Your objective:
Restate all of the data exactly.

Excerpt from a dataset:
## Start

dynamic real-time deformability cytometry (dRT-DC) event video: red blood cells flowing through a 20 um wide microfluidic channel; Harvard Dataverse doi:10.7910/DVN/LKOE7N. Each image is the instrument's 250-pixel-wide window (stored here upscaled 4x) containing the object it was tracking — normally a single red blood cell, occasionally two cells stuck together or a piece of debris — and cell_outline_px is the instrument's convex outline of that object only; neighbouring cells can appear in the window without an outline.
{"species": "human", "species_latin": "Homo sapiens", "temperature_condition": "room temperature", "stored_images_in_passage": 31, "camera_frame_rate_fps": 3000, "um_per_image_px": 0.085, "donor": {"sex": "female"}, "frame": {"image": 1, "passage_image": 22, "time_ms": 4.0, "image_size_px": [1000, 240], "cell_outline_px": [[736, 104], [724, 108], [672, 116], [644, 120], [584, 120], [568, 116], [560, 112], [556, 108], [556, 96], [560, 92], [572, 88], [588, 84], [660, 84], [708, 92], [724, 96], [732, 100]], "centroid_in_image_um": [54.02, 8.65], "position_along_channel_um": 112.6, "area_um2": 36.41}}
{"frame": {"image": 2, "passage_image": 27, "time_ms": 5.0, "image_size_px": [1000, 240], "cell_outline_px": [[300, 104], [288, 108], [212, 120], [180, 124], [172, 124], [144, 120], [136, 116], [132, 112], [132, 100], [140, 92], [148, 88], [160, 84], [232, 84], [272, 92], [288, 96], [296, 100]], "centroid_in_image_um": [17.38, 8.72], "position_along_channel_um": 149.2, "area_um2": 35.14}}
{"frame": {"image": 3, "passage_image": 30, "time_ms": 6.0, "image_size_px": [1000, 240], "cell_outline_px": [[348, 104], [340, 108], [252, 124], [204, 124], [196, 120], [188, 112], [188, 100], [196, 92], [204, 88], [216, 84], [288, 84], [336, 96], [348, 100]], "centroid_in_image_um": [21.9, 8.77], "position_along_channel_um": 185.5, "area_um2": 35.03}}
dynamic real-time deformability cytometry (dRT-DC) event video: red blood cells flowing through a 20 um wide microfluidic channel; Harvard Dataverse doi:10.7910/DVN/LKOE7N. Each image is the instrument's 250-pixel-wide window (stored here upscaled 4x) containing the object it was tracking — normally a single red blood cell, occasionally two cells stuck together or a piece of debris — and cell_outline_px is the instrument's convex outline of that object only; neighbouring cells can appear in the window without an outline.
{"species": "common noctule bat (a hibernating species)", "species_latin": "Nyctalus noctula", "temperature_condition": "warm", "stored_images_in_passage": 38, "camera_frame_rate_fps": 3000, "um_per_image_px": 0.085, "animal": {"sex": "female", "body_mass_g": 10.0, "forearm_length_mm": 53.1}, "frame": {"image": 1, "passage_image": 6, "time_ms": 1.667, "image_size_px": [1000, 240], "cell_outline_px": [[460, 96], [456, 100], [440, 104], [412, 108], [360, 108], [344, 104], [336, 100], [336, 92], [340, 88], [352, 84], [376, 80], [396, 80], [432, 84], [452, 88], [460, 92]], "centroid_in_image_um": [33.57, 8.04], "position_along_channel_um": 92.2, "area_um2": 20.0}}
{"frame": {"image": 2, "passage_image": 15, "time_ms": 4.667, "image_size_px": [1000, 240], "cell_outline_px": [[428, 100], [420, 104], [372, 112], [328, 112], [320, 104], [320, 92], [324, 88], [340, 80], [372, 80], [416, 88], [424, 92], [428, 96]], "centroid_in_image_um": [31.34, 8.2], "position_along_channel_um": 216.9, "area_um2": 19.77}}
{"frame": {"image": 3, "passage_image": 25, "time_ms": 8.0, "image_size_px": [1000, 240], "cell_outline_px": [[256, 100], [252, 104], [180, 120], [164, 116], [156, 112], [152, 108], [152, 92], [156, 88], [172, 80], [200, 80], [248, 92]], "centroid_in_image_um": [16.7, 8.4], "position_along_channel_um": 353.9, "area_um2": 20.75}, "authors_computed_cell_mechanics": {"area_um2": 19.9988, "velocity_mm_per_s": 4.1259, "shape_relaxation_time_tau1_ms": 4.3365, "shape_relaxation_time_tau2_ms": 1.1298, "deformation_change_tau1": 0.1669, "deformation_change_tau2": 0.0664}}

## End

Worked solution:
dynamic real-time deformability cytometry (dRT-DC) event video: red blood cells flowing through a 20 um wide microfluidic channel; Harvard Dataverse doi:10.7910/DVN/LKOE7N. Each image is the instrument's 250-pixel-wide window (stored here upscaled 4x) containing the object it was tracking — normally a single red blood cell, occasionally two cells stuck together or a piece of debris — and cell_outline_px is the instrument's convex outline of that object only; neighbouring cells can appear in the window without an outline.
{"species": "human", "species_latin": "Homo sapiens", "temperature_condition": "room temperature", "stored_images_in_passage": 31, "camera_frame_rate_fps": 3000, "um_per_image_px": 0.085, "donor": {"sex": "female"}, "frame": {"image": 1, "passage_image": 22, "time_ms": 4.0, "image_size_px": [1000, 240], "cell_outline_px": [[736, 104], [724, 108], [672, 116], [644, 120], [584, 120], [568, 116], [560, 112], [556, 108], [556, 96], [560, 92], [572, 88], [588, 84], [660, 84], [708, 92], [724, 96], [732, 100]], "centroid_in_image_um": [54.02, 8.65], "position_along_channel_um": 112.6, "area_um2": 36.41}}
{"frame": {"image": 2, "passage_image": 27, "time_ms": 5.0, "image_size_px": [1000, 240], "cell_outline_px": [[300, 104], [288, 108], [212, 120], [180, 124], [172, 124], [144, 120], [136, 116], [132, 112], [132, 100], [140, 92], [148, 88], [160, 84], [232, 84], [272, 92], [288, 96], [296, 100]], "centroid_in_image_um": [17.38, 8.72], "position_along_channel_um": 149.2, "area_um2": 35.14}}
{"frame": {"image": 3, "passage_image": 30, "time_ms": 6.0, "image_size_px": [1000, 240], "cell_outline_px": [[348, 104], [340, 108], [252, 124], [204, 124], [196, 120], [188, 112], [188, 100], [196, 92], [204, 88], [216, 84], [288, 84], [336, 96], [348, 100]], "centroid_in_image_um": [21.9, 8.77], "position_along_channel_um": 185.5, "area_um2": 35.03}}
dynamic real-time deformability cytometry (dRT-DC) event video: red blood cells flowing through a 20 um wide microfluidic channel; Harvard Dataverse doi:10.7910/DVN/LKOE7N. Each image is the instrument's 250-pixel-wide window (stored here upscaled 4x) containing the object it was tracking — normally a single red blood cell, occasionally two cells stuck together or a piece of debris — and cell_outline_px is the instrument's convex outline of that object only; neighbouring cells can appear in the window without an outline.
{"species": "common noctule bat (a hibernating species)", "species_latin": "Nyctalus noctula", "temperature_condition": "warm", "stored_images_in_passage": 38, "camera_frame_rate_fps": 3000, "um_per_image_px": 0.085, "animal": {"sex": "female", "body_mass_g": 10.0, "forearm_length_mm": 53.1}, "frame": {"image": 1, "passage_image": 6, "time_ms": 1.667, "image_size_px": [1000, 240], "cell_outline_px": [[460, 96], [456, 100], [440, 104], [412, 108], [360, 108], [344, 104], [336, 100], [336, 92], [340, 88], [352, 84], [376, 80], [396, 80], [432, 84], [452, 88], [460, 92]], "centroid_in_image_um": [33.57, 8.04], "position_along_channel_um": 92.2, "area_um2": 20.0}}
{"frame": {"image": 2, "passage_image": 15, "time_ms": 4.667, "image_size_px": [1000, 240], "cell_outline_px": [[428, 100], [420, 104], [372, 112], [328, 112], [320, 104], [320, 92], [324, 88], [340, 80], [372, 80], [416, 88], [424, 92], [428, 96]], "centroid_in_image_um": [31.34, 8.2], "position_along_channel_um": 216.9, "area_um2": 19.77}}
{"frame": {"image": 3, "passage_image": 25, "time_ms": 8.0, "image_size_px": [1000, 240], "cell_outline_px": [[256, 100], [252, 104], [180, 120], [164, 116], [156, 112], [152, 108], [152, 92], [156, 88], [172, 80], [200, 80], [248, 92]], "centroid_in_image_um": [16.7, 8.4], "position_along_channel_um": 353.9, "area_um2": 20.75}, "authors_computed_cell_mechanics": {"area_um2": 19.9988, "velocity_mm_per_s": 4.1259, "shape_relaxation_time_tau1_ms": 4.3365, "shape_relaxation_time_tau2_ms": 1.1298, "deformation_change_tau1": 0.1669, "deformation_change_tau2": 0.0664}}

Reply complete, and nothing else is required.